Reputation: 3336
I am looking for a quick way to store strings from a file into a vector of strings such that I can reserve the number of lines ahead of time. What is the best way to do this? Should I cont the new line characters first or just get a total size of the file and just reserve say the size / 80 in order to give a rough estimate on what to reserve. Ideally I don't want to have the vector have to realloc each time which would slow things down tremendously for a large file. Ideally I would count the number of items ahead of time but should I do this by opening in binary mode counting the new lines and then reopening? That seems wasteful, curious on some thoughts for this. Also is there a way to use emplace_back to get rid of the temporary somestring in the getline code below. I did see the following 2 implmentations for counting the number of lines ahead of time Fastest way to find the number of lines in a text (C++)
std::vector<std::string> vs;
std::string somestring;
std::ifstream somefile("somefilename");
while (std::getline(somefile, somestring))
vs.push_back(somestring);
Also I could do something to get the total size ahead of time, can I just transform the char* in this case into the vector directly? This goes back to my reserve hint of saying size / 80 or some constant to give an estimated size to the reserve upfront.
#include <iostream>
#include <fstream>
int main () {
char* contents;
std::ifstream istr ("test.txt");
if (istr)
{
std::streambuf * pbuf = istr.rdbuf();
//which I can use as a reserve hint say size / 80
std::streamsize size = pbuf->pubseekoff(0,istr.end);
//maybe I can construct the vector from the char buf directly?
pbuf->pubseekoff(0,istr.beg);
contents = new char [size];
pbuf->sgetn (contents,size);
}
return 0;
}
Upvotes: 0
Views: 514
Reputation: 42132
The strategy for reserving space in a std::vector
is designed to "grow on demand". That is, you will not allocate one string at a time, you will first allocate one, then, say, ten, then, one hundred and so on (not exactly those numbers, but that's the idea). In other word, the implementation of std::vector::push_back already manages this for you.

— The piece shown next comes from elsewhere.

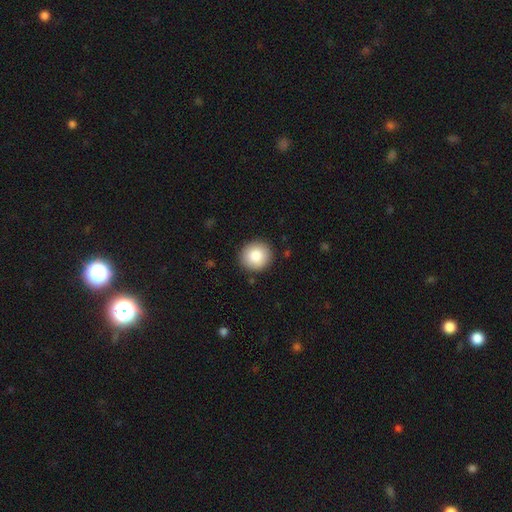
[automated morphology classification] Smooth or featured? Predicted: smooth (p=0.85). How rounded? Predicted: round (p=0.89). Merging? Predicted: none (p=0.91).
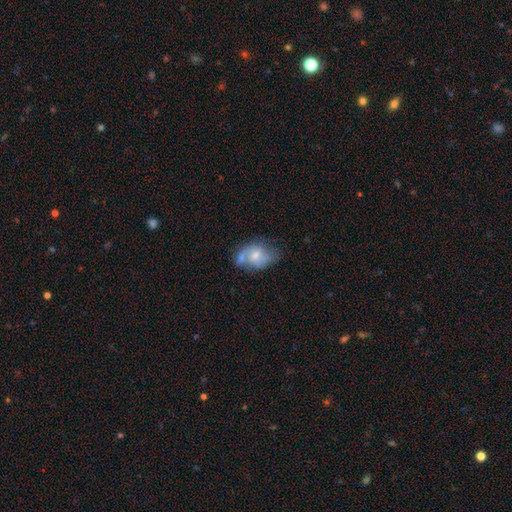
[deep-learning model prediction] This is possibly a featured or disk galaxy (52%). It is clearly not viewed edge-on (96%). Merging: marginally none (38%).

Consider the following example: I am reading the entire text of War and Peace (65007 lines) using two versions: one which allocates and one which does not (i.e., one reserves zero space, and the other reserves the full 65007 lines; text from: http://www.gutenberg.org/cache/epub/2600/pg2600.txt)
#include<iostream>
#include<fstream>
#include<vector>
#include<string>
#include<boost/timer/timer.hpp>
void reader(size_t N=0) {
std::string line;
std::vector<std::string> lines;
lines.reserve(N);
std::ifstream fp("wp.txt");
while(std::getline(fp, line)) {
lines.push_back(line);
}
std::cout<<"read "<<lines.size()<<" lines"<<std::endl;
}
int main() {
{
std::cout<<"no pre-allocation"<<std::endl;
boost::timer::auto_cpu_timer t;
reader();
}
{
std::cout<<"full pre-allocation"<<std::endl;
boost::timer::auto_cpu_timer t;
reader(65007);
}
return 0;
}
Results:
no pre-allocation
read 65007 lines
0.027796s wall, 0.020000s user + 0.000000s system = 0.020000s CPU (72.0%)
full pre-allocation
read 65007 lines
0.023914s wall, 0.020000s user + 0.010000s system = 0.030000s CPU (125.4%)
You see, for a non-trivial amount of text I have a difference of milliseconds.
Do you really need to know the lines beforehand? Is it really a bottleneck? Are you saving, say, one second of Wall time but complicating your code ten-fold by preallocating the lines?
Upvotes: 1
Reputation: 597051
Rather than waste time counting the lines ahead of time, I would just reserve()
an initial value, then start pushing the actual lines, and if you happen to push the reserved number of items then just reserve()
some more space before continuing with more pushing, repeating as needed.
Upvotes: 1